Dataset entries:

[Start of section]

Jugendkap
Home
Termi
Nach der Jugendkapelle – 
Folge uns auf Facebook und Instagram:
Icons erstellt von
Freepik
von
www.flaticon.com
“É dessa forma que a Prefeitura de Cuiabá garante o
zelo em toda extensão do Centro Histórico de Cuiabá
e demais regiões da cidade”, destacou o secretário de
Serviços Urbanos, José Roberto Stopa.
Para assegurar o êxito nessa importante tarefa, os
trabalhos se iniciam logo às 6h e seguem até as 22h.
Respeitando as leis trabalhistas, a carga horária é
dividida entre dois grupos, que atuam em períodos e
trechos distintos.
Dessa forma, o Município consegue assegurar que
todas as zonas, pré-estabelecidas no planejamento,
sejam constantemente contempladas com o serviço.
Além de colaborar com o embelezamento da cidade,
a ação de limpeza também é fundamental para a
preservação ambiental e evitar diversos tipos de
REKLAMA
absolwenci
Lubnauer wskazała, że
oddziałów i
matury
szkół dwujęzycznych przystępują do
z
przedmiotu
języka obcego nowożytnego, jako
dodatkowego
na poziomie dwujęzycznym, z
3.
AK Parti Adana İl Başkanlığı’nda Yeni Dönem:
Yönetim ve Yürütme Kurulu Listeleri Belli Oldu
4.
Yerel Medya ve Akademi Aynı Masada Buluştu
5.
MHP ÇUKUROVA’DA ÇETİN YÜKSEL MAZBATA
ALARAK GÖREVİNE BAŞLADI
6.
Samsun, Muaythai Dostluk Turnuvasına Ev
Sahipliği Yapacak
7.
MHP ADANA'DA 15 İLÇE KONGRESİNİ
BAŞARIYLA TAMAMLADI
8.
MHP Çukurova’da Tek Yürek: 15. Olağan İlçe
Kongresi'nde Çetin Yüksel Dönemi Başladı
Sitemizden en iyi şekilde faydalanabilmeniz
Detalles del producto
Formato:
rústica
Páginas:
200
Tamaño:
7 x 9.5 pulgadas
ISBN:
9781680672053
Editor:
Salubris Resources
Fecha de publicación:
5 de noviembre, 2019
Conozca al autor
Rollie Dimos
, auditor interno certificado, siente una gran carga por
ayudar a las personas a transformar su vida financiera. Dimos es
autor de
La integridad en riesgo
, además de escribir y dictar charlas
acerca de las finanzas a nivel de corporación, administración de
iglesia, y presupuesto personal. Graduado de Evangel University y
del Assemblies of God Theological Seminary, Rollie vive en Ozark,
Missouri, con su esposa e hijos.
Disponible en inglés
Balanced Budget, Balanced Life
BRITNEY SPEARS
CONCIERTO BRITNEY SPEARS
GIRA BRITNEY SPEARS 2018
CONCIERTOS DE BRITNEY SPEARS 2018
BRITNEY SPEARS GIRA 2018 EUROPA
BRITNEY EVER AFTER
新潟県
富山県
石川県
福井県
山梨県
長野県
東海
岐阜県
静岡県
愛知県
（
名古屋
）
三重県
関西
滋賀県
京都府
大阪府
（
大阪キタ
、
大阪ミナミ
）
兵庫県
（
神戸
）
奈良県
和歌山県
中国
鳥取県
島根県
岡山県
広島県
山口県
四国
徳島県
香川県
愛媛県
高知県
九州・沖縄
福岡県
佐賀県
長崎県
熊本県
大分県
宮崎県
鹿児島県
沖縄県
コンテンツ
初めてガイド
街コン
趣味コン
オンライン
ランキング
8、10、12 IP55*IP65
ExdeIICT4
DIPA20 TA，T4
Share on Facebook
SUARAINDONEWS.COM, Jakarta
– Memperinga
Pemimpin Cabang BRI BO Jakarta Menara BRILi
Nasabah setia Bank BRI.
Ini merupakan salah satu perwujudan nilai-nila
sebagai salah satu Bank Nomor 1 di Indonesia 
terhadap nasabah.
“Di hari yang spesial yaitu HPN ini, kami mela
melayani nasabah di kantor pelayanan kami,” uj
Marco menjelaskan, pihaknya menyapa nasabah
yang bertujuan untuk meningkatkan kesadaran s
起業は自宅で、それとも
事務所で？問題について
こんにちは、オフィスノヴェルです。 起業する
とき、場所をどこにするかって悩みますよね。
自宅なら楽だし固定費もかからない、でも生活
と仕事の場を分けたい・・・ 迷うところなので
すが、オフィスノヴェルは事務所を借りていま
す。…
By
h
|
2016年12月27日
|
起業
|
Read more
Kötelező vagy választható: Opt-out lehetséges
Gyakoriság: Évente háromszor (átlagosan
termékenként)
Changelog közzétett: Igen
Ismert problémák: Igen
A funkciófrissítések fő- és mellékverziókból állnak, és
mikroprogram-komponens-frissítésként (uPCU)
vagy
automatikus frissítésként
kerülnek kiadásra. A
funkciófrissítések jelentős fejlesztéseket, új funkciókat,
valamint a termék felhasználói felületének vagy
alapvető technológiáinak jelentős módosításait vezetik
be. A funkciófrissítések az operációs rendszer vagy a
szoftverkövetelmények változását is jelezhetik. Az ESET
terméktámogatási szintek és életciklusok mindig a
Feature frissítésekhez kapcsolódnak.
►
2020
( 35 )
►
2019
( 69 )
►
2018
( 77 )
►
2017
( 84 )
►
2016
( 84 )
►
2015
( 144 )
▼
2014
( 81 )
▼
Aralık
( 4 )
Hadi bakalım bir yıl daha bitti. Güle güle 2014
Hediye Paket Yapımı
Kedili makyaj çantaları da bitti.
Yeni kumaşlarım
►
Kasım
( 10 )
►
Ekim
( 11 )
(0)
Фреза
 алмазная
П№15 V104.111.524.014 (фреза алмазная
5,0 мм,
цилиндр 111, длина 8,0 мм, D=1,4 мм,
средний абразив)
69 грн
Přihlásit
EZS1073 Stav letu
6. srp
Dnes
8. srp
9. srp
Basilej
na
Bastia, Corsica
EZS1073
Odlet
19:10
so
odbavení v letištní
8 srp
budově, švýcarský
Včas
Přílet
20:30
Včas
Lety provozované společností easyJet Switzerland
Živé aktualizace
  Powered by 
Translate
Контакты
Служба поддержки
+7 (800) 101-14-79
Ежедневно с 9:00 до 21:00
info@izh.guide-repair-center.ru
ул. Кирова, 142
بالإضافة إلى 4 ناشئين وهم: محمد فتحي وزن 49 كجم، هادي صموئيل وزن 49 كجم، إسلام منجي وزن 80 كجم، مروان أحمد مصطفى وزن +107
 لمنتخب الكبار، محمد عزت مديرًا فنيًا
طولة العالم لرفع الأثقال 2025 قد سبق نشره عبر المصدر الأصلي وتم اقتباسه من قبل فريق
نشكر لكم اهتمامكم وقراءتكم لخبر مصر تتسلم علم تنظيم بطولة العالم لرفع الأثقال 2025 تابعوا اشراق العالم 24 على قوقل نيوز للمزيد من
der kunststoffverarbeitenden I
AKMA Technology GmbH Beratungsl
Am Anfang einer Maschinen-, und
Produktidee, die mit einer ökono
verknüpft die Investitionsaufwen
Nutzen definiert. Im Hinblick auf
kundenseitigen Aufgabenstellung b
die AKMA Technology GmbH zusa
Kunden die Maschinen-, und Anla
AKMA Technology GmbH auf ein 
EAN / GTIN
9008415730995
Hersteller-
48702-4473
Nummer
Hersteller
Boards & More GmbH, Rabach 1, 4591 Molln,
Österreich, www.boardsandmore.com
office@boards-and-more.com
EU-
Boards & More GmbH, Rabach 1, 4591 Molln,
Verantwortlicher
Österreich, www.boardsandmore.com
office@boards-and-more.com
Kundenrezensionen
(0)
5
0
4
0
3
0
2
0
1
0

[End of section]

REQUEST: From the first line to the last, return the data above exactly.

EXERCISE ANSWER:
Jugendkap
Home
Termi
Nach der Jugendkapelle – 
Folge uns auf Facebook und Instagram:
Icons erstellt von
Freepik
von
www.flaticon.com
“É dessa forma que a Prefeitura de Cuiabá garante o
zelo em toda extensão do Centro Histórico de Cuiabá
e demais regiões da cidade”, destacou o secretário de
Serviços Urbanos, José Roberto Stopa.
Para assegurar o êxito nessa importante tarefa, os
trabalhos se iniciam logo às 6h e seguem até as 22h.
Respeitando as leis trabalhistas, a carga horária é
dividida entre dois grupos, que atuam em períodos e
trechos distintos.
Dessa forma, o Município consegue assegurar que
todas as zonas, pré-estabelecidas no planejamento,
sejam constantemente contempladas com o serviço.
Além de colaborar com o embelezamento da cidade,
a ação de limpeza também é fundamental para a
preservação ambiental e evitar diversos tipos de
REKLAMA
absolwenci
Lubnauer wskazała, że
oddziałów i
matury
szkół dwujęzycznych przystępują do
z
przedmiotu
języka obcego nowożytnego, jako
dodatkowego
na poziomie dwujęzycznym, z
3.
AK Parti Adana İl Başkanlığı’nda Yeni Dönem:
Yönetim ve Yürütme Kurulu Listeleri Belli Oldu
4.
Yerel Medya ve Akademi Aynı Masada Buluştu
5.
MHP ÇUKUROVA’DA ÇETİN YÜKSEL MAZBATA
ALARAK GÖREVİNE BAŞLADI
6.
Samsun, Muaythai Dostluk Turnuvasına Ev
Sahipliği Yapacak
7.
MHP ADANA'DA 15 İLÇE KONGRESİNİ
BAŞARIYLA TAMAMLADI
8.
MHP Çukurova’da Tek Yürek: 15. Olağan İlçe
Kongresi'nde Çetin Yüksel Dönemi Başladı
Sitemizden en iyi şekilde faydalanabilmeniz
Detalles del producto
Formato:
rústica
Páginas:
200
Tamaño:
7 x 9.5 pulgadas
ISBN:
9781680672053
Editor:
Salubris Resources
Fecha de publicación:
5 de noviembre, 2019
Conozca al autor
Rollie Dimos
, auditor interno certificado, siente una gran carga por
ayudar a las personas a transformar su vida financiera. Dimos es
autor de
La integridad en riesgo
, además de escribir y dictar charlas
acerca de las finanzas a nivel de corporación, administración de
iglesia, y presupuesto personal. Graduado de Evangel University y
del Assemblies of God Theological Seminary, Rollie vive en Ozark,
Missouri, con su esposa e hijos.
Disponible en inglés
Balanced Budget, Balanced Life
BRITNEY SPEARS
CONCIERTO BRITNEY SPEARS
GIRA BRITNEY SPEARS 2018
CONCIERTOS DE BRITNEY SPEARS 2018
BRITNEY SPEARS GIRA 2018 EUROPA
BRITNEY EVER AFTER
新潟県
富山県
石川県
福井県
山梨県
長野県
東海
岐阜県
静岡県
愛知県
（
名古屋
）
三重県
関西
滋賀県
京都府
大阪府
（
大阪キタ
、
大阪ミナミ
）
兵庫県
（
神戸
）
奈良県
和歌山県
中国
鳥取県
島根県
岡山県
広島県
山口県
四国
徳島県
香川県
愛媛県
高知県
九州・沖縄
福岡県
佐賀県
長崎県
熊本県
大分県
宮崎県
鹿児島県
沖縄県
コンテンツ
初めてガイド
街コン
趣味コン
オンライン
ランキング
8、10、12 IP55*IP65
ExdeIICT4
DIPA20 TA，T4
Share on Facebook
SUARAINDONEWS.COM, Jakarta
– Memperinga
Pemimpin Cabang BRI BO Jakarta Menara BRILi
Nasabah setia Bank BRI.
Ini merupakan salah satu perwujudan nilai-nila
sebagai salah satu Bank Nomor 1 di Indonesia 
terhadap nasabah.
“Di hari yang spesial yaitu HPN ini, kami mela
melayani nasabah di kantor pelayanan kami,” uj
Marco menjelaskan, pihaknya menyapa nasabah
yang bertujuan untuk meningkatkan kesadaran s
起業は自宅で、それとも
事務所で？問題について
こんにちは、オフィスノヴェルです。 起業する
とき、場所をどこにするかって悩みますよね。
自宅なら楽だし固定費もかからない、でも生活
と仕事の場を分けたい・・・ 迷うところなので
すが、オフィスノヴェルは事務所を借りていま
す。…
By
h
|
2016年12月27日
|
起業
|
Read more
Kötelező vagy választható: Opt-out lehetséges
Gyakoriság: Évente háromszor (átlagosan
termékenként)
Changelog közzétett: Igen
Ismert problémák: Igen
A funkciófrissítések fő- és mellékverziókból állnak, és
mikroprogram-komponens-frissítésként (uPCU)
vagy
automatikus frissítésként
kerülnek kiadásra. A
funkciófrissítések jelentős fejlesztéseket, új funkciókat,
valamint a termék felhasználói felületének vagy
alapvető technológiáinak jelentős módosításait vezetik
be. A funkciófrissítések az operációs rendszer vagy a
szoftverkövetelmények változását is jelezhetik. Az ESET
terméktámogatási szintek és életciklusok mindig a
Feature frissítésekhez kapcsolódnak.
►
2020
( 35 )
►
2019
( 69 )
►
2018
( 77 )
►
2017
( 84 )
►
2016
( 84 )
►
2015
( 144 )
▼
2014
( 81 )
▼
Aralık
( 4 )
Hadi bakalım bir yıl daha bitti. Güle güle 2014
Hediye Paket Yapımı
Kedili makyaj çantaları da bitti.
Yeni kumaşlarım
►
Kasım
( 10 )
►
Ekim
( 11 )
(0)
Фреза
 алмазная
П№15 V104.111.524.014 (фреза алмазная
5,0 мм,
цилиндр 111, длина 8,0 мм, D=1,4 мм,
средний абразив)
69 грн
Přihlásit
EZS1073 Stav letu
6. srp
Dnes
8. srp
9. srp
Basilej
na
Bastia, Corsica
EZS1073
Odlet
19:10
so
odbavení v letištní
8 srp
budově, švýcarský
Včas
Přílet
20:30
Včas
Lety provozované společností easyJet Switzerland
Živé aktualizace
  Powered by 
Translate
Контакты
Служба поддержки
+7 (800) 101-14-79
Ежедневно с 9:00 до 21:00
info@izh.guide-repair-center.ru
ул. Кирова, 142
بالإضافة إلى 4 ناشئين وهم: محمد فتحي وزن 49 كجم، هادي صموئيل وزن 49 كجم، إسلام منجي وزن 80 كجم، مروان أحمد مصطفى وزن +107
 لمنتخب الكبار، محمد عزت مديرًا فنيًا
طولة العالم لرفع الأثقال 2025 قد سبق نشره عبر المصدر الأصلي وتم اقتباسه من قبل فريق
نشكر لكم اهتمامكم وقراءتكم لخبر مصر تتسلم علم تنظيم بطولة العالم لرفع الأثقال 2025 تابعوا اشراق العالم 24 على قوقل نيوز للمزيد من
der kunststoffverarbeitenden I
AKMA Technology GmbH Beratungsl
Am Anfang einer Maschinen-, und
Produktidee, die mit einer ökono
verknüpft die Investitionsaufwen
Nutzen definiert. Im Hinblick auf
kundenseitigen Aufgabenstellung b
die AKMA Technology GmbH zusa
Kunden die Maschinen-, und Anla
AKMA Technology GmbH auf ein 
EAN / GTIN
9008415730995
Hersteller-
48702-4473
Nummer
Hersteller
Boards & More GmbH, Rabach 1, 4591 Molln,
Österreich, www.boardsandmore.com
office@boards-and-more.com
EU-
Boards & More GmbH, Rabach 1, 4591 Molln,
Verantwortlicher
Österreich, www.boardsandmore.com
office@boards-and-more.com
Kundenrezensionen
(0)
5
0
4
0
3
0
2
0
1
0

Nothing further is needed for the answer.